[Extracted text data from the page]
== Segment start ==
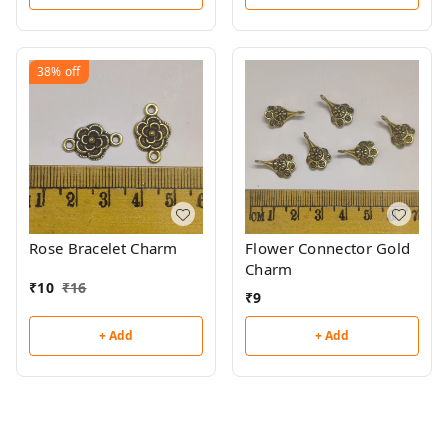
38%
off
Rose Bracelet Charm
Flower Connector Gold
Charm
₹
10
₹
16
₹
9
+ Add
+ Add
== Segment end ==
#### WHAT THIS TASK INVOLVES
Arrange the text lines from the listing above as a numbered list, skipping any blank lines. Leave the pictures out of your answer.

#### REPLY TO THE TASK
1. 38%
2. off
3. Rose Bracelet Charm
4. Flower Connector Gold
5. Charm
6. ₹
7. 10
8. ₹
9. 16
10. ₹
11. 9
12. + Add
13. + Add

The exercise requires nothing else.